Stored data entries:
--
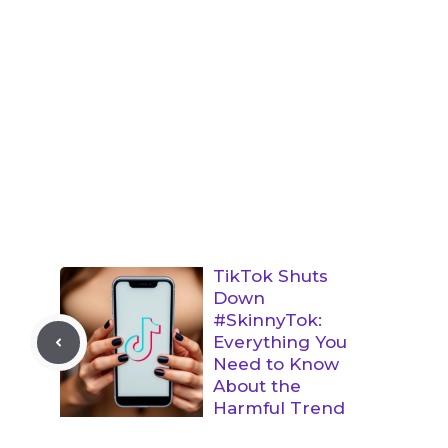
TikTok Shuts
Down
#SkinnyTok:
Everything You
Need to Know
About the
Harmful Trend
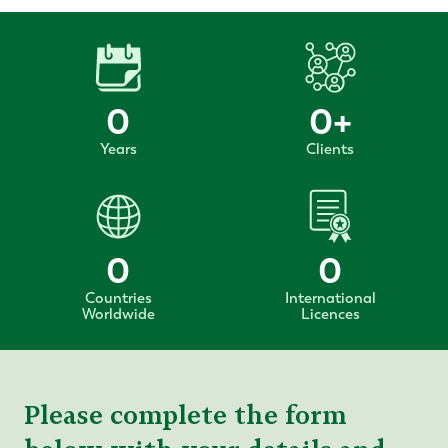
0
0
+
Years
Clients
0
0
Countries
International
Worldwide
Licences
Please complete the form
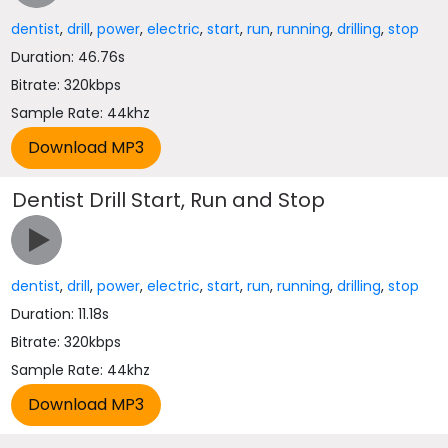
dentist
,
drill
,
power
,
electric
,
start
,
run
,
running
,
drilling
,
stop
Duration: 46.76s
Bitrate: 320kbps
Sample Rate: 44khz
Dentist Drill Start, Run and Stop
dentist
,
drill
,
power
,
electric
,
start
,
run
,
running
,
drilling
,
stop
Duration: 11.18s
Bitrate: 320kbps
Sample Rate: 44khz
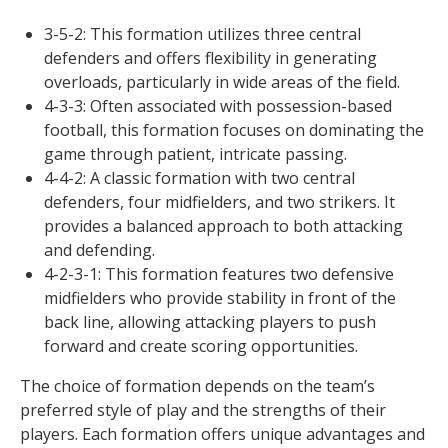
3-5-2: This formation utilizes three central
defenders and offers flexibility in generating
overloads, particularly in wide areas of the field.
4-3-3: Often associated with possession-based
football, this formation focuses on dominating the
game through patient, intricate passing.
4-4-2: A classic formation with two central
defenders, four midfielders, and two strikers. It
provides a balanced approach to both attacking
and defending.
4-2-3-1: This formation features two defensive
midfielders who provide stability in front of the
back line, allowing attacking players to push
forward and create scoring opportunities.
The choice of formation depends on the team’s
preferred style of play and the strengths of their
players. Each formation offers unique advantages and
--
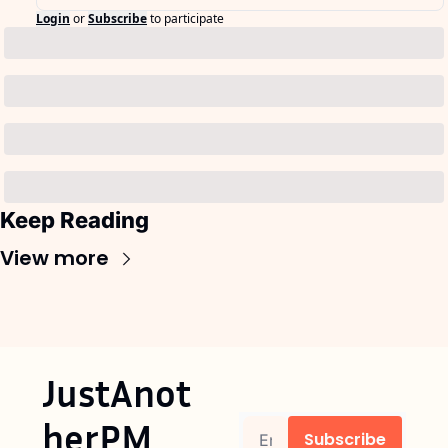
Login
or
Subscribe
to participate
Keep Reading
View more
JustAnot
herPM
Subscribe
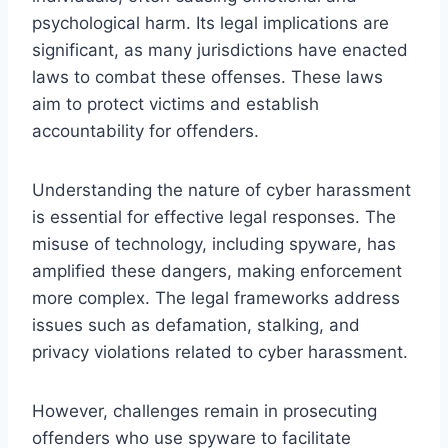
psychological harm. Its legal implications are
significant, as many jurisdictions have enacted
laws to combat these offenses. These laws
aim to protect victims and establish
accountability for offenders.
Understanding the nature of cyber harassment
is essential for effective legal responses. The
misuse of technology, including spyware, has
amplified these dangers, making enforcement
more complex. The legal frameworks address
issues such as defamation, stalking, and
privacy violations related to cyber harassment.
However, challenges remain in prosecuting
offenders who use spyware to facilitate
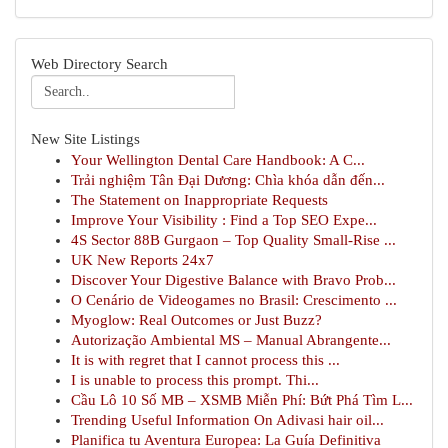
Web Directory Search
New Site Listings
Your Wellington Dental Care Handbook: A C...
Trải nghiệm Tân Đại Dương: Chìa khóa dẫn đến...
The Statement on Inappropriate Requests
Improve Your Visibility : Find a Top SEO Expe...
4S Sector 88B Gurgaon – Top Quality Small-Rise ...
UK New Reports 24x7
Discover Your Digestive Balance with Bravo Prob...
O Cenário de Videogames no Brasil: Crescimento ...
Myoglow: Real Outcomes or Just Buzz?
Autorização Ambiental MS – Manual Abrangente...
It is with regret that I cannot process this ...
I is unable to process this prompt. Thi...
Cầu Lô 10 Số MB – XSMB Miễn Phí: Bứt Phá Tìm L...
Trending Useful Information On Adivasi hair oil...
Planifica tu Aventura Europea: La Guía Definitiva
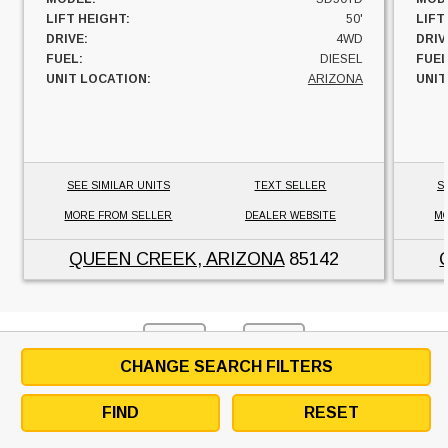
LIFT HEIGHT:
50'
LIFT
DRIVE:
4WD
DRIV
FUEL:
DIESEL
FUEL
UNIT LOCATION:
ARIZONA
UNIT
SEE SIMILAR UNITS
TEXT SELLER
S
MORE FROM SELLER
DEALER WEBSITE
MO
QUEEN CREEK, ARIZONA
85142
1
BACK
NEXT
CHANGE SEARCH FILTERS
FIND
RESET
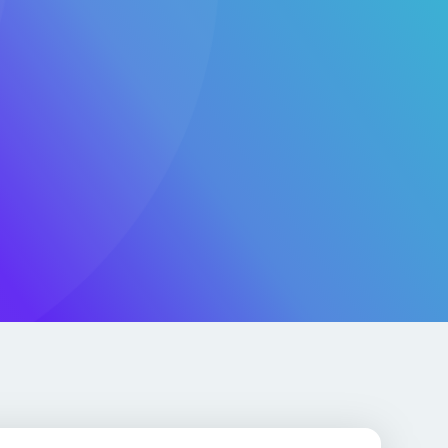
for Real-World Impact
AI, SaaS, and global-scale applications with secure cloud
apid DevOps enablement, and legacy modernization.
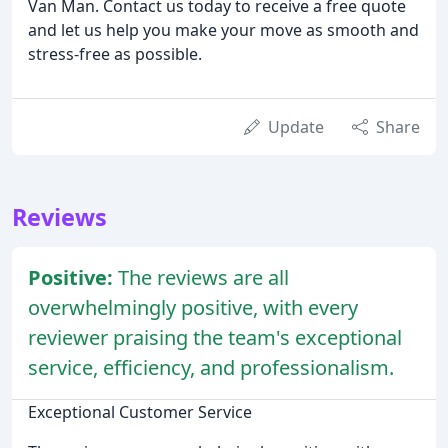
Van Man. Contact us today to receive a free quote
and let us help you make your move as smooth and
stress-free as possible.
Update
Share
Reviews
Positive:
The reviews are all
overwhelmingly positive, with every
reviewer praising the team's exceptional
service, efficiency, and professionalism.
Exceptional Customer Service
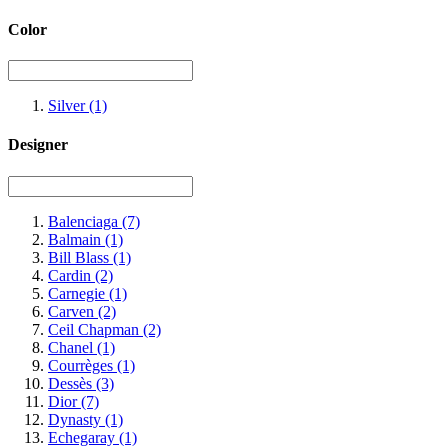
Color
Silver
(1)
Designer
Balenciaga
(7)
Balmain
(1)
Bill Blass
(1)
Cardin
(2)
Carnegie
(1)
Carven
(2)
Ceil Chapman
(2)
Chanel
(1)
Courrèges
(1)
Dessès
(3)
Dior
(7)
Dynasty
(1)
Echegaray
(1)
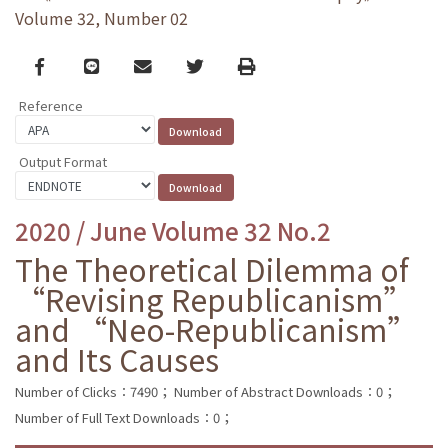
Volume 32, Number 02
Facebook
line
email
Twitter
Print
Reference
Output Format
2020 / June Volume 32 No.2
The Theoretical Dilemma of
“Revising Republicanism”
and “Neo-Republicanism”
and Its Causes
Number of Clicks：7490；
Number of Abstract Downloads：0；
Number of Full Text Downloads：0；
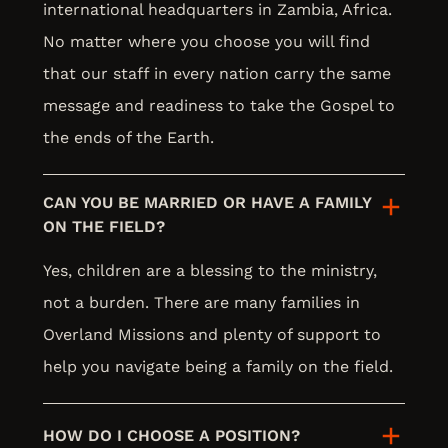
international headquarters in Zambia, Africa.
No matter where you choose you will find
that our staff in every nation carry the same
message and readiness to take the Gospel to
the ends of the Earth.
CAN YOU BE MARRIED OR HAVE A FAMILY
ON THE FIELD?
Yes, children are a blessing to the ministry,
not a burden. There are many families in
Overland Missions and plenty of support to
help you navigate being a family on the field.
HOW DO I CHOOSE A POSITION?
--
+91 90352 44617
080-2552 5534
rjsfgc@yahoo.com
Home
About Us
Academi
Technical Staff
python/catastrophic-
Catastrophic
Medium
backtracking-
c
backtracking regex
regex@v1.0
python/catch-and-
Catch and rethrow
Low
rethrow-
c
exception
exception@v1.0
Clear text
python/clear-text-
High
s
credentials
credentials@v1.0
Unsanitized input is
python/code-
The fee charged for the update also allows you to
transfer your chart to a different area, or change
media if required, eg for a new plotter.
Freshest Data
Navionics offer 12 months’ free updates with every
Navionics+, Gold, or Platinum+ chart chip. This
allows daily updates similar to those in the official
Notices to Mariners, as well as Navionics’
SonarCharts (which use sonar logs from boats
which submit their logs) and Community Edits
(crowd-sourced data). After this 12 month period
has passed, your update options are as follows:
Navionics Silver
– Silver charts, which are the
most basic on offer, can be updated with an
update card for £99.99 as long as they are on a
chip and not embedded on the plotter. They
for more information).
--
Going by the entries above, repeat exactly the lines that start at the line with "DEALER WEBSITE" and go on through the line with "overwhelmingly positive, with every". Pictures are not part of the copy.

Expected answer:
DEALER WEBSITE
MO
QUEEN CREEK, ARIZONA
85142
1
BACK
NEXT
CHANGE SEARCH FILTERS
FIND
RESET
for Real-World Impact
AI, SaaS, and global-scale applications with secure cloud
apid DevOps enablement, and legacy modernization.
Van Man. Contact us today to receive a free quote
and let us help you make your move as smooth and
stress-free as possible.
Update
Share
Reviews
Positive:
The reviews are all
overwhelmingly positive, with every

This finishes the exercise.